EXERCISE BRIEF - Could the records below be restated word for word, without a single picture?

DATA LISTING -
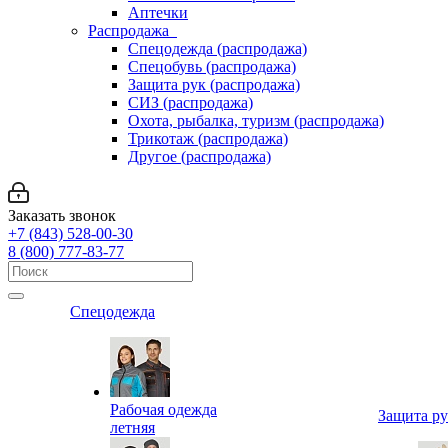
Аптечки
Распродажа
Спецодежда (распродажа)
Спецобувь (распродажа)
Защита рук (распродажа)
СИЗ (распродажа)
Охота, рыбалка, туризм (распродажа)
Трикотаж (распродажа)
Другое (распродажа)
Заказать звонок
+7 (843) 528-00-30
8 (800) 777-83-77
Спецодежда
Рабочая одежда
Защита р
летняя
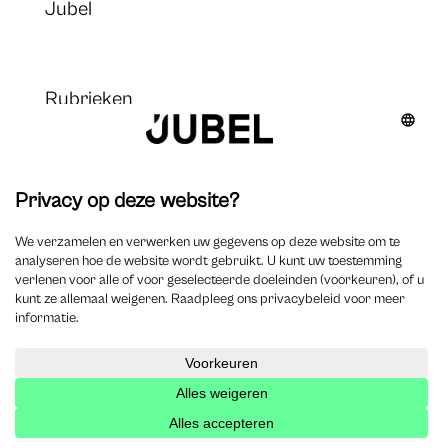
Jubel
Rubrieken
Civil law & litigation
Column
Corporate & accountancy
Criminal law
Employment
Legal tech
Management & deontology
Tax & private equity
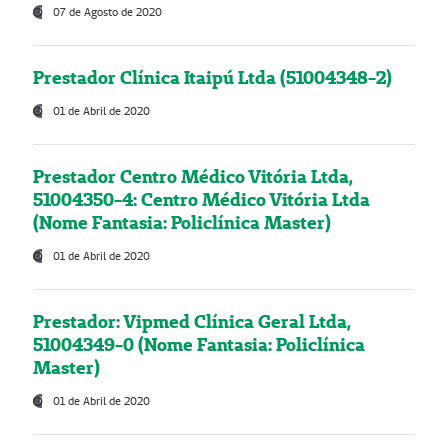
07 de Agosto de 2020
Prestador Clínica Itaipú Ltda (51004348-2)
01 de Abril de 2020
Prestador Centro Médico Vitória Ltda,
51004350-4: Centro Médico Vitória Ltda
(Nome Fantasia: Policlínica Master)
01 de Abril de 2020
Prestador: Vipmed Clínica Geral Ltda,
51004349-0 (Nome Fantasia: Policlínica
Master)
01 de Abril de 2020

FINAL ANSWER -
Аптечки
Распродажа
Спецодежда (распродажа)
Спецобувь (распродажа)
Защита рук (распродажа)
СИЗ (распродажа)
Охота, рыбалка, туризм (распродажа)
Трикотаж (распродажа)
Другое (распродажа)
Заказать звонок
+7 (843) 528-00-30
8 (800) 777-83-77
Спецодежда
Рабочая одежда
Защита р
летняя
Jubel
Rubrieken
Civil law & litigation
Column
Corporate & accountancy
Criminal law
Employment
Legal tech
Management & deontology
Tax & private equity
07 de Agosto de 2020
Prestador Clínica Itaipú Ltda (51004348-2)
01 de Abril de 2020
Prestador Centro Médico Vitória Ltda,
51004350-4: Centro Médico Vitória Ltda
(Nome Fantasia: Policlínica Master)
01 de Abril de 2020
Prestador: Vipmed Clínica Geral Ltda,
51004349-0 (Nome Fantasia: Policlínica
Master)
01 de Abril de 2020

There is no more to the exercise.